The first pay-per-view sporting event happened more than 60 years ago, when boxing fans mailed $2 to the TelePrompTer company to watch Floyd Patterson retake the title. Of course, consumers’ media consumption habits have changed quite a bit since 1960, something Facebook is banking on as it unveils a plan to turn its live events into a pay-per-view option for sports leagues that broadcast their games on the social media platform.
According to CNBC, Facebook foresees a future where high school athletic teams and smaller sports leagues are “using the feature that allows users to make money for virtual attendance and keep ticket profits — for now.” Facebook also plans to invest in paid online events, in which customers would buy virtual tickets to watch live-streamed events, similar to pay-per-view.
“For decades, media networks such as HBO and Showtime have used the pay-per-view fees, especially for boxing,” the CNBC report stated. “WWE and mixed martial arts company UFC also earned money from pay-per-view events. And the business model is precisely that — paying to watch an event, no subscription needed.”
Rob Shaw, director of sports media and league partnerships for Facebook, told the network that the move could help to revitalize pay-per-view. “People are willing to experience a moment,” he said, but added: “One thing I’ve noticed, though: I don’t think people are willing to immediately start with a subscription.”
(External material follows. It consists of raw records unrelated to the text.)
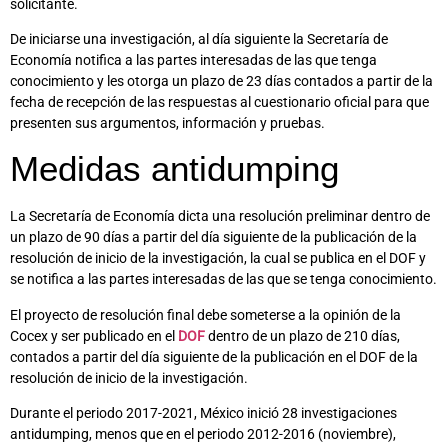
solicitante.
De iniciarse una investigación, al día siguiente la Secretaría de
Economía notifica a las partes interesadas de las que tenga
conocimiento y les otorga un plazo de 23 días contados a partir de la
fecha de recepción de las respuestas al cuestionario oficial para que
presenten sus argumentos, información y pruebas.
Medidas antidumping
La Secretaría de Economía dicta una resolución preliminar dentro de
un plazo de 90 días a partir del día siguiente de la publicación de la
resolución de inicio de la investigación, la cual se publica en el DOF y
se notifica a las partes interesadas de las que se tenga conocimiento.
El proyecto de resolución final debe someterse a la opinión de la
Cocex y ser publicado en el
DOF
dentro de un plazo de 210 días,
contados a partir del día siguiente de la publicación en el DOF de la
resolución de inicio de la investigación.
Durante el periodo 2017-2021, México inició 28 investigaciones
antidumping, menos que en el periodo 2012-2016 (noviembre),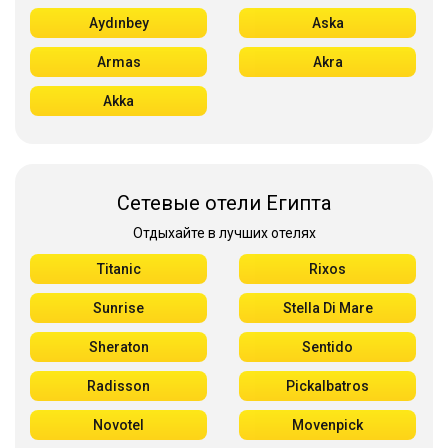
Aydınbey
Aska
Armas
Akra
Akka
Сетевые отели Египта
Отдыхайте в лучших отелях
Titanic
Rixos
Sunrise
Stella Di Mare
Sheraton
Sentido
Radisson
Pickalbatros
Novotel
Movenpick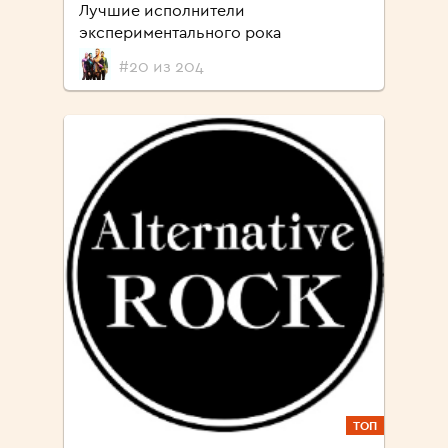
Лучшие исполнители
экспериментального рока
#20 из 204
ТОП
Facebook launched its paid online events last year, which is now available in 44 markets around the world. Its April earnings report showed Facebook with 2.8 billion active users each month and 1.8 billion daily active users. In other words, CNBC noted, the audience is there.
Last May, Facebook debuted Venue, an app designed to give at-home users a digital second-screen experience at live events. And in March, the social media giant announced a partnership with LiveXLive Media to bring viewers a series of pay-per-view shows.